Twitter MFA
In which we do a close-reading of a Tweeter’s Tweet draft and assess its tone, theme, synecdoche and narrative arc, among other things. Today’s Tweet draft was written by Drew Kalbach. This is the final installment of Twitter MFA. Thank you for reading.
The Tweet draft:
my face is continually jealous of my face
Drew Kalbach’s Tweet draft utilizes a heavily deconstructed sonnet sequence to describe the dissolution of a romantic relationship between his face and his face. With its ABBA rhyme scheme–the pairing of ‘face’ and ‘face’ and the softly assonant ‘continually’ and ‘jealous’–Kalbach alludes to a Miltonic sonnet in 140 characters or less.
Twitter MFA
In which we do a close-reading of a Tweeter’s Tweet draft and assess its tone, theme, synecdoche and narrative arc, among other things. Today’s Tweet draft was written by Colson Whitehead. Join us in two weeks for a discussion of a Tweet draft written by Drew Kalbach.
The Tweet draft:
This is one in a series of linked tweets about a small West Virginia mining town. Revolving narrators, characters in common, bittersweet.
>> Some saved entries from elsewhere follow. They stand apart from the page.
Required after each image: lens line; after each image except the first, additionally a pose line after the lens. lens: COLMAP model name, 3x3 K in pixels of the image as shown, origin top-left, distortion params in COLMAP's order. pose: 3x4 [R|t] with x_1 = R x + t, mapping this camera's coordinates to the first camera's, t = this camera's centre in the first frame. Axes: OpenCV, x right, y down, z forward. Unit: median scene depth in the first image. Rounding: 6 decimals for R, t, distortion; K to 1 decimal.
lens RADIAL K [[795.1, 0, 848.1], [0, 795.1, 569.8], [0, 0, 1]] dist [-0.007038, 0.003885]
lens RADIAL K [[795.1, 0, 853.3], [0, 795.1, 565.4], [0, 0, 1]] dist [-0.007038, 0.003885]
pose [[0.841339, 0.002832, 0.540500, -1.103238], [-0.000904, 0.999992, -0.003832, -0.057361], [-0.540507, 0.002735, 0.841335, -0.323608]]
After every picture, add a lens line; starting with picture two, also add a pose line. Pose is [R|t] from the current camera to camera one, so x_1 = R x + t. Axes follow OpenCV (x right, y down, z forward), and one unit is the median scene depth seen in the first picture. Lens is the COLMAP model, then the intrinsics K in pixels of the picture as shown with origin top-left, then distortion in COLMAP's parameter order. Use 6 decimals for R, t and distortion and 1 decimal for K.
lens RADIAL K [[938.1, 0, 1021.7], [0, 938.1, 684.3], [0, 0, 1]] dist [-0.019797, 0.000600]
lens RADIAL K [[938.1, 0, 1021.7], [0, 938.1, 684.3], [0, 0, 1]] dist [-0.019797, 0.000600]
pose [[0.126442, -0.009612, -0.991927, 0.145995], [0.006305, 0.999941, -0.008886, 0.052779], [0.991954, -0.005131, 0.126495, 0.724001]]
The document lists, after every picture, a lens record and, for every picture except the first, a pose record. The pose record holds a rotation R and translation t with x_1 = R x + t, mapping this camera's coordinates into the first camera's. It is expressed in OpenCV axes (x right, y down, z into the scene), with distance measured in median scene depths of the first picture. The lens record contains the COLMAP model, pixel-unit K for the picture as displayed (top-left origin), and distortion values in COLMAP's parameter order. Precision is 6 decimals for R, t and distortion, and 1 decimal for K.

It is not this Tweet draft alone that awes us, but the notion that Whitehead is mining the depths of his past in order to present to us a courageous work of Tweet. Whitehead, who hails from the small town of Manhattan, West Virginia, located in the Eastern Panhandle, is a Tweeter most capable of pulling off such a masterful rendition of the linked genre: the story-in-Tweets, an updating of the classic novel-in-stories genre we have seen so successfully employed by writers since Sherwood Anderson. Of Whitehead’s ambitious project, Hart Crane, who also has a highly visible social media presence, recently Tweeted: “@America should read @colsonwhitehead’s Tweets on her knees. They are an important update in the feed of her consciousness.” (Of course, it should be noted that this is Crane’s transparent ploy to get retweets from both Whitehead and America.)
Twitter MFA
In which we do a close-reading of a Tweeter’s Tweet draft and assess its tone, theme, synecdoche and narrative arc, among other things. Today’s Tweet draft was written by Daniel Bailey. Join us next Friday for a discussion of a Tweet draft written by Colson Whitehead.
The Tweet draft:
i will gain street cred by shit-talking all streets in my hood on yelp.com. current mood: ti holding a baby. future mood: unstoppable
In reading Daniel Bailey’s Tweets, the reader imagines that Bailey is binge-Tweeting drunk from his bathtub. If he were a reportage-style Tweeter, or (god forbid) a promo-Tweeter, these excessive Tweetouts wouldn’t work. But Bailey’s laissez-Tweet style is like messy hair that looks really fucking good. So we’ve often wondered how ‘hard’ is Bailey ‘trying’? Is he a pre-drafter? An off-the-cuffer? A hybrid? Regardless, the Tweet draft that Bailey sent us, to use academic jargon, is ‘da bomb.’